Horntail or Wood wasp

Horntail or Wood wasp

Horntail or Wood wasp

Horntail or Wood wasp


A couple of weeks ago we went for a walk at Moorehall. Today the area is owned by Coillte and managed as a woodland. It is a lovely place to go for a walk. The house was built by George Moore and was completed in 1796. It was burnt down in 1923 during the Irish Civil War. There are a couple of websites which give some great background to the history of the house (http://www.oreillydesign.com/moorehall/index.html and http://www.enjoy-irish-culture.com/big-houses-moore-hall.html).

As well as the Hall there was a farmyard and stables.
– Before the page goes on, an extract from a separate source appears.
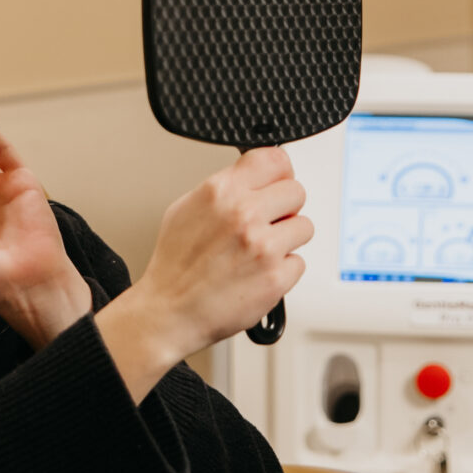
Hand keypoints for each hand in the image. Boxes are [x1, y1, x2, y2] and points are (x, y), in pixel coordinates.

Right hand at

You can still walk through the tunnel that was built to provide a throughway from the farmyard to the coach house and racing stables without causing disturbance to the back lawn!

Then there is a huge walled garden, or at least the remains of it. It must have been an impressive sight in its time. The following website (http://www.oreillydesign.com/moorehall/housmain.html) has a fascinating diagram of what the garden would have looked like when fully functioning and it included four walnut trees, a glasshouse, fruit trees, vegetables and flowers. The trees included peach trees – not a normal crop for the west of Ireland!

The original house probably had views of Lough Carra but trees have now been planted right around the ruin. Some of the older trees are still in evidence though.

It was a cold day in February when we walked around, but we hope to return later in the spring or early summer when more of the woodland flora will be in evidence.